[Landmark coordinate records]

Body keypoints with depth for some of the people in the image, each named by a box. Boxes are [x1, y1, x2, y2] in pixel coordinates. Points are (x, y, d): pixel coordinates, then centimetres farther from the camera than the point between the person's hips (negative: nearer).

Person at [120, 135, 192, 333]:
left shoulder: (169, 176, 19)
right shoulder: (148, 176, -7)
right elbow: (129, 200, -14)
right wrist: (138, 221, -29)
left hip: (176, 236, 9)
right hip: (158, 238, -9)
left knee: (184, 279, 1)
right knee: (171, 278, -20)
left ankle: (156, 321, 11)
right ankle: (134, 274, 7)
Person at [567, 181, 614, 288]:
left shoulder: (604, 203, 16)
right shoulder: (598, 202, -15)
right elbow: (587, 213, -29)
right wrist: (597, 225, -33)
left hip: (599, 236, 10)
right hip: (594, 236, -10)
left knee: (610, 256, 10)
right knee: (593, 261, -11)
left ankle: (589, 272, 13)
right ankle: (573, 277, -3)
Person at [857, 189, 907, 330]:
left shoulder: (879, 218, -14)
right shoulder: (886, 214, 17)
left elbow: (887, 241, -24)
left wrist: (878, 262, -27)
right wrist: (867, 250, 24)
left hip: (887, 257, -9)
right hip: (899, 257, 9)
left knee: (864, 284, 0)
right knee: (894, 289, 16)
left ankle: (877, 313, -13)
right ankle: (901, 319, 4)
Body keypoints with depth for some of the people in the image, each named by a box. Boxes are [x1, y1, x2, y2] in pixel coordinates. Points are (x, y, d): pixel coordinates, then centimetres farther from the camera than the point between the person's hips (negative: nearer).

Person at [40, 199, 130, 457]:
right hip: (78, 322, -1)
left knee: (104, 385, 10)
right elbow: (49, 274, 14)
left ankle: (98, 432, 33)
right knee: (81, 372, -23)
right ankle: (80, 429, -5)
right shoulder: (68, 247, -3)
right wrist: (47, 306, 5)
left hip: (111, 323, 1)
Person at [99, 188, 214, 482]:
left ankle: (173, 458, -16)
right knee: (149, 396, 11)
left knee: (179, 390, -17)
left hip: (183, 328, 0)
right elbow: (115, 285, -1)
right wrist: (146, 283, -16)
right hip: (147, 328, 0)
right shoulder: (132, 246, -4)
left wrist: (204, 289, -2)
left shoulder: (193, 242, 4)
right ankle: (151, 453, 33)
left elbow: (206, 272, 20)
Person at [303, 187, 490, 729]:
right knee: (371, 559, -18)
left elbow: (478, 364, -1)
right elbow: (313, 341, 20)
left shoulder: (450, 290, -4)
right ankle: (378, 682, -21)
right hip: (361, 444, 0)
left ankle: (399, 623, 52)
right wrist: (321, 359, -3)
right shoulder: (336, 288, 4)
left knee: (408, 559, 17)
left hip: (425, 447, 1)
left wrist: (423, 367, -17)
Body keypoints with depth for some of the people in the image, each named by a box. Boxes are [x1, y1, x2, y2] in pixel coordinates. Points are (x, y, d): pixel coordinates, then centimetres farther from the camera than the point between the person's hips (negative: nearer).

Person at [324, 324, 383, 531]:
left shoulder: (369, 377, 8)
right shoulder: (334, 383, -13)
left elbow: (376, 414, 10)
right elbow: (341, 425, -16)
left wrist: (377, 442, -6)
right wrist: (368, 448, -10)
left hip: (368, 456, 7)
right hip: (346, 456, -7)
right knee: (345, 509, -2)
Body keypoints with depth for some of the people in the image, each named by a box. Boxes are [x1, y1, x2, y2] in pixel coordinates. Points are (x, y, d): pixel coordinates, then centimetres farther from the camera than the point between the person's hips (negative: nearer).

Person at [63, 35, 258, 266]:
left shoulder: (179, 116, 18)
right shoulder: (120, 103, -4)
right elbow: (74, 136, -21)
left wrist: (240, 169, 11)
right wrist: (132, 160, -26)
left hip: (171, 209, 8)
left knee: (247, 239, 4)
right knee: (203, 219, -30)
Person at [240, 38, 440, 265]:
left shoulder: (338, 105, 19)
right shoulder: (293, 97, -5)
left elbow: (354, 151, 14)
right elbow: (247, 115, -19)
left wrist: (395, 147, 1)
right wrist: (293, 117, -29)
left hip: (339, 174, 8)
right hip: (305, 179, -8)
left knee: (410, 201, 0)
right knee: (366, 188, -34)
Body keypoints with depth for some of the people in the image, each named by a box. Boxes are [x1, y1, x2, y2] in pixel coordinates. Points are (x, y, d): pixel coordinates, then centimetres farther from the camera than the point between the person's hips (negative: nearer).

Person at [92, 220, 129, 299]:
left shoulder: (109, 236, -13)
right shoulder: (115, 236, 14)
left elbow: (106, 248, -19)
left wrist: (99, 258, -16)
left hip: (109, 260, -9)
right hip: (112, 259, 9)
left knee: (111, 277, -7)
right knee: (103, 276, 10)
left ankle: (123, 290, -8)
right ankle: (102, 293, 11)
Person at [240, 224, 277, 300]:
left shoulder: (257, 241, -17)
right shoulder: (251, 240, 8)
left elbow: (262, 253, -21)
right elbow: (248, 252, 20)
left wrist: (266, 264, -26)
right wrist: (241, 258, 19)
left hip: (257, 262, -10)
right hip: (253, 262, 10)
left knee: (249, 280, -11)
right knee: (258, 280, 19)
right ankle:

TASK ITEM:
Copy all of the material above, substituting "Subject at" for every "Person at". Leave everything else unchanged.

RESPONSE BELOW:
Body keypoints with depth for some of the people in the image, each named by a box. Boxes are [x1, y1, x2, y2] in pixel coordinates. Points are (x, y, d): pixel coordinates, then centimetres farther from the camera than the point between the person's hips (negative: nearer).

Subject at [120, 135, 192, 333]:
left shoulder: (169, 176, 19)
right shoulder: (148, 176, -7)
right elbow: (129, 200, -14)
right wrist: (138, 221, -29)
left hip: (176, 236, 9)
right hip: (158, 238, -9)
left knee: (184, 279, 1)
right knee: (171, 278, -20)
left ankle: (156, 321, 11)
right ankle: (134, 274, 7)
Subject at [567, 181, 614, 288]:
left shoulder: (604, 203, 16)
right shoulder: (598, 202, -15)
right elbow: (587, 213, -29)
right wrist: (597, 225, -33)
left hip: (599, 236, 10)
right hip: (594, 236, -10)
left knee: (610, 256, 10)
right knee: (593, 261, -11)
left ankle: (589, 272, 13)
right ankle: (573, 277, -3)
Subject at [857, 189, 907, 330]:
left shoulder: (879, 218, -14)
right shoulder: (886, 214, 17)
left elbow: (887, 241, -24)
left wrist: (878, 262, -27)
right wrist: (867, 250, 24)
left hip: (887, 257, -9)
right hip: (899, 257, 9)
left knee: (864, 284, 0)
right knee: (894, 289, 16)
left ankle: (877, 313, -13)
right ankle: (901, 319, 4)
Body keypoints with depth for some of the people in the image, each named by a box. Boxes are [x1, y1, x2, y2] in pixel coordinates. Points are (x, y, d): pixel coordinates, then centimetres farther from the camera than the point between the person's hips (negative: nearer).

Subject at [40, 199, 130, 457]:
right hip: (78, 322, -1)
left knee: (104, 385, 10)
right elbow: (49, 274, 14)
left ankle: (98, 432, 33)
right knee: (81, 372, -23)
right ankle: (80, 429, -5)
right shoulder: (68, 247, -3)
right wrist: (47, 306, 5)
left hip: (111, 323, 1)
Subject at [99, 188, 214, 482]:
left ankle: (173, 458, -16)
right knee: (149, 396, 11)
left knee: (179, 390, -17)
left hip: (183, 328, 0)
right elbow: (115, 285, -1)
right wrist: (146, 283, -16)
right hip: (147, 328, 0)
right shoulder: (132, 246, -4)
left wrist: (204, 289, -2)
left shoulder: (193, 242, 4)
right ankle: (151, 453, 33)
left elbow: (206, 272, 20)
Subject at [303, 187, 490, 729]:
right knee: (371, 559, -18)
left elbow: (478, 364, -1)
right elbow: (313, 341, 20)
left shoulder: (450, 290, -4)
right ankle: (378, 682, -21)
right hip: (361, 444, 0)
left ankle: (399, 623, 52)
right wrist: (321, 359, -3)
right shoulder: (336, 288, 4)
left knee: (408, 559, 17)
left hip: (425, 447, 1)
left wrist: (423, 367, -17)
Body keypoints with depth for some of the people in the image, each named by a box. Boxes are [x1, y1, x2, y2] in pixel coordinates. Points are (x, y, d): pixel coordinates, then centimetres farther from the camera than the point between the person's hips (negative: nearer).

Subject at [324, 324, 383, 531]:
left shoulder: (369, 377, 8)
right shoulder: (334, 383, -13)
left elbow: (376, 414, 10)
right elbow: (341, 425, -16)
left wrist: (377, 442, -6)
right wrist: (368, 448, -10)
left hip: (368, 456, 7)
right hip: (346, 456, -7)
right knee: (345, 509, -2)
Body keypoints with depth for some of the people in the image, each named by a box. Boxes are [x1, y1, x2, y2] in pixel coordinates. Points are (x, y, d): pixel coordinates, then centimetres farther from the camera than the point between the person's hips (negative: nearer).

Subject at [63, 35, 258, 266]:
left shoulder: (179, 116, 18)
right shoulder: (120, 103, -4)
right elbow: (74, 136, -21)
left wrist: (240, 169, 11)
right wrist: (132, 160, -26)
left hip: (171, 209, 8)
left knee: (247, 239, 4)
right knee: (203, 219, -30)
Subject at [240, 38, 440, 265]:
left shoulder: (338, 105, 19)
right shoulder: (293, 97, -5)
left elbow: (354, 151, 14)
right elbow: (247, 115, -19)
left wrist: (395, 147, 1)
right wrist: (293, 117, -29)
left hip: (339, 174, 8)
right hip: (305, 179, -8)
left knee: (410, 201, 0)
right knee: (366, 188, -34)
Body keypoints with depth for some of the people in the image, each named by a box. Boxes are [x1, y1, x2, y2] in pixel coordinates. Points are (x, y, d): pixel coordinates, then centimetres farther from the camera than the point between the person's hips (negative: nearer).

Subject at [92, 220, 129, 299]:
left shoulder: (109, 236, -13)
right shoulder: (115, 236, 14)
left elbow: (106, 248, -19)
left wrist: (99, 258, -16)
left hip: (109, 260, -9)
right hip: (112, 259, 9)
left knee: (111, 277, -7)
right knee: (103, 276, 10)
left ankle: (123, 290, -8)
right ankle: (102, 293, 11)
Subject at [240, 224, 277, 300]:
left shoulder: (257, 241, -17)
right shoulder: (251, 240, 8)
left elbow: (262, 253, -21)
right elbow: (248, 252, 20)
left wrist: (266, 264, -26)
right wrist: (241, 258, 19)
left hip: (257, 262, -10)
right hip: (253, 262, 10)
left knee: (249, 280, -11)
right knee: (258, 280, 19)
right ankle:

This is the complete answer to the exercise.